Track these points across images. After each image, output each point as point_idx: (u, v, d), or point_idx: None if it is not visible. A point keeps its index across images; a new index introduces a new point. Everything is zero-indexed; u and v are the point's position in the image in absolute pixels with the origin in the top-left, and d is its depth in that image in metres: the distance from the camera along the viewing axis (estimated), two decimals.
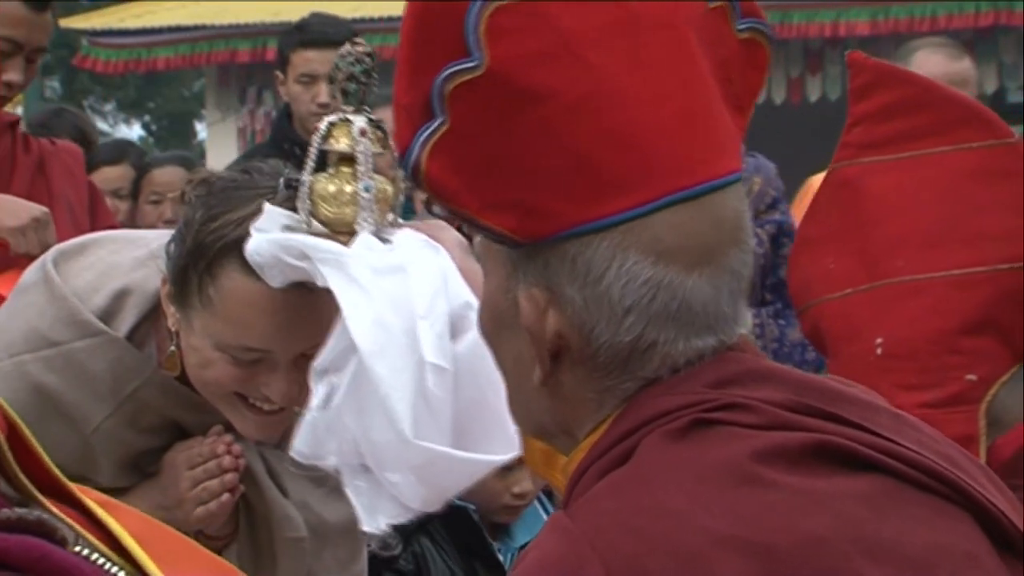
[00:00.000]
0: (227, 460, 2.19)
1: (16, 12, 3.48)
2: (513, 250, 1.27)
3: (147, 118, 26.16)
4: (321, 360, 1.88)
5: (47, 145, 3.78)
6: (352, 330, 1.82)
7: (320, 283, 1.86)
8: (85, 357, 2.14)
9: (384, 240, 1.90)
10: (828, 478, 1.21)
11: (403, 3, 1.28)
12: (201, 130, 22.85)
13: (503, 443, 1.83)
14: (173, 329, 2.13)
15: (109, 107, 25.36)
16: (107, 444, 2.18)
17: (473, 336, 1.77)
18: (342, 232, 1.91)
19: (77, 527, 1.12)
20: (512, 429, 1.45)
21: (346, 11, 10.96)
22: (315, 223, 1.91)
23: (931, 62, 4.23)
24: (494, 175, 1.24)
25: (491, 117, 1.23)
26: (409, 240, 1.92)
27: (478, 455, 1.85)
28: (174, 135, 25.20)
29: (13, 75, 3.50)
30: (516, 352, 1.30)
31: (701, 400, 1.24)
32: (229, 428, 2.20)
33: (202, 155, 16.46)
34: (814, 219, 3.11)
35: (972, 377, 2.87)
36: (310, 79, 4.86)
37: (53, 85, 22.75)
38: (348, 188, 1.91)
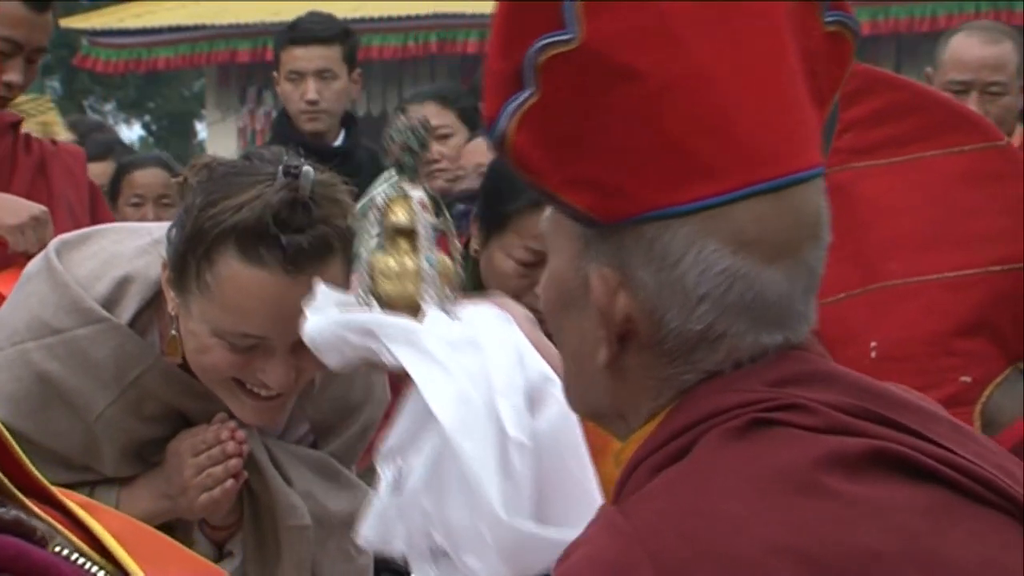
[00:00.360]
0: (231, 446, 2.19)
1: (16, 12, 3.49)
2: (587, 228, 1.25)
3: (147, 118, 26.15)
4: (388, 444, 1.81)
5: (48, 146, 3.78)
6: (434, 407, 1.75)
7: (388, 362, 1.79)
8: (88, 344, 2.15)
9: (451, 315, 1.84)
10: (886, 487, 1.19)
11: (404, 3, 1.28)
12: (201, 130, 22.83)
13: (587, 518, 1.78)
14: (173, 314, 2.13)
15: (109, 107, 25.33)
16: (110, 432, 2.18)
17: (553, 411, 1.73)
18: (404, 308, 1.85)
19: (59, 527, 1.11)
20: (597, 503, 1.40)
21: (347, 11, 10.96)
22: (374, 302, 1.85)
23: (964, 46, 4.19)
24: (579, 151, 1.22)
25: (582, 92, 1.21)
26: (479, 313, 1.86)
27: (567, 534, 1.81)
28: (174, 135, 25.18)
29: (13, 75, 3.51)
30: (580, 331, 1.28)
31: (760, 399, 1.22)
32: (233, 416, 2.20)
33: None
34: None
35: (967, 379, 2.88)
36: (298, 76, 4.87)
37: (53, 85, 22.75)
38: (409, 263, 1.85)
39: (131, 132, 24.47)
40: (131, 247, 2.23)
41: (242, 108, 14.43)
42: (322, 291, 1.88)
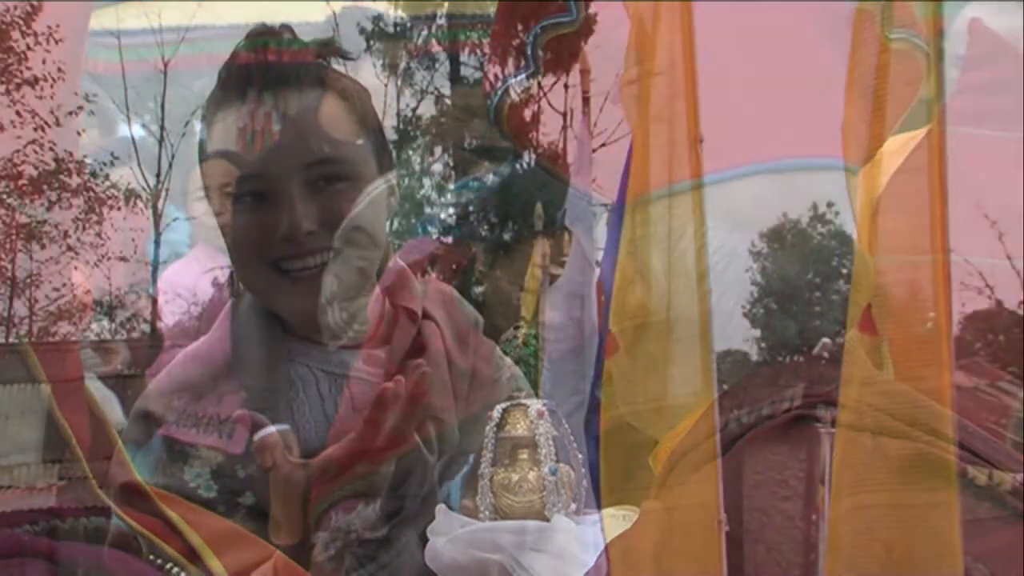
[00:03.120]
0: None
1: None
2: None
3: (147, 118, 26.15)
4: None
5: None
6: None
7: None
8: None
9: (578, 522, 1.78)
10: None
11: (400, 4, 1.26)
12: (201, 130, 22.81)
13: None
14: None
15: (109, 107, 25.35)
16: None
17: None
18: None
19: (154, 538, 1.11)
20: None
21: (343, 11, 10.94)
22: (499, 518, 1.80)
23: None
24: None
25: None
26: (607, 518, 1.81)
27: None
28: (174, 135, 25.17)
29: None
30: None
31: (800, 394, 1.22)
32: None
33: None
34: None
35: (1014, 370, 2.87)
36: None
37: None
38: (531, 475, 1.80)
39: (131, 132, 24.45)
40: None
41: (242, 108, 14.44)
42: (444, 513, 1.83)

■ ■ ■

# [Task]
Output everything in the records exactly, leaving pictures out.

# [Reply]
Track these points across images. After each image, output each point as point_idx: (u, v, d), or point_idx: None if it is not visible. A point keeps its index across images; a new index introduces a new point. Everything is zero-indexed; u and v are the point's position in the image in absolute pixels with the origin in the top-left, and d is its depth in that image in metres: the distance from the camera along the viewing axis (estimated), two decimals.
[00:00.000]
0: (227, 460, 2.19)
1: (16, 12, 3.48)
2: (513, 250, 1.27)
3: (147, 118, 26.16)
4: (321, 360, 1.88)
5: (47, 145, 3.78)
6: (352, 330, 1.82)
7: (320, 283, 1.86)
8: (85, 357, 2.14)
9: (384, 240, 1.90)
10: (828, 478, 1.21)
11: (403, 3, 1.28)
12: (201, 130, 22.85)
13: (503, 443, 1.83)
14: (173, 329, 2.13)
15: (109, 107, 25.36)
16: (107, 444, 2.18)
17: (473, 336, 1.77)
18: (342, 232, 1.91)
19: (77, 527, 1.12)
20: (512, 429, 1.45)
21: (346, 11, 10.96)
22: (315, 223, 1.91)
23: (931, 62, 4.23)
24: (494, 175, 1.24)
25: (491, 117, 1.23)
26: (409, 240, 1.92)
27: (478, 455, 1.85)
28: (174, 135, 25.20)
29: (13, 75, 3.50)
30: (516, 352, 1.30)
31: (701, 400, 1.24)
32: (229, 428, 2.20)
33: (202, 155, 16.46)
34: (814, 219, 3.11)
35: (972, 377, 2.87)
36: (310, 79, 4.86)
37: (53, 85, 22.75)
38: (348, 188, 1.91)
[00:00.360]
0: (231, 446, 2.19)
1: (16, 12, 3.49)
2: (587, 228, 1.25)
3: (147, 118, 26.15)
4: (388, 444, 1.81)
5: (48, 146, 3.78)
6: (434, 407, 1.75)
7: (388, 362, 1.79)
8: (88, 344, 2.15)
9: (451, 315, 1.84)
10: (886, 487, 1.19)
11: (404, 3, 1.28)
12: (201, 130, 22.83)
13: (587, 518, 1.78)
14: (173, 314, 2.13)
15: (109, 107, 25.33)
16: (110, 432, 2.18)
17: (553, 411, 1.73)
18: (404, 308, 1.85)
19: (59, 527, 1.11)
20: (597, 503, 1.40)
21: (347, 11, 10.96)
22: (374, 302, 1.85)
23: (964, 46, 4.19)
24: (579, 151, 1.22)
25: (582, 92, 1.21)
26: (479, 313, 1.86)
27: (567, 534, 1.81)
28: (174, 135, 25.18)
29: (13, 75, 3.51)
30: (580, 331, 1.28)
31: (760, 399, 1.22)
32: (233, 416, 2.20)
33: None
34: None
35: (967, 379, 2.88)
36: (298, 76, 4.87)
37: (53, 85, 22.75)
38: (409, 263, 1.85)
39: (131, 132, 24.47)
40: (131, 247, 2.23)
41: (242, 108, 14.43)
42: (322, 291, 1.88)
[00:03.120]
0: None
1: None
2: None
3: (147, 118, 26.15)
4: None
5: None
6: None
7: None
8: None
9: (578, 522, 1.78)
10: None
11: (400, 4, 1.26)
12: (201, 130, 22.81)
13: None
14: None
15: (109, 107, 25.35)
16: None
17: None
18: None
19: (154, 538, 1.11)
20: None
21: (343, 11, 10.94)
22: (499, 518, 1.80)
23: None
24: None
25: None
26: (607, 518, 1.81)
27: None
28: (174, 135, 25.17)
29: None
30: None
31: (800, 394, 1.22)
32: None
33: None
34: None
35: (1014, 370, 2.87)
36: None
37: None
38: (531, 475, 1.80)
39: (131, 132, 24.45)
40: None
41: (242, 108, 14.44)
42: (444, 513, 1.83)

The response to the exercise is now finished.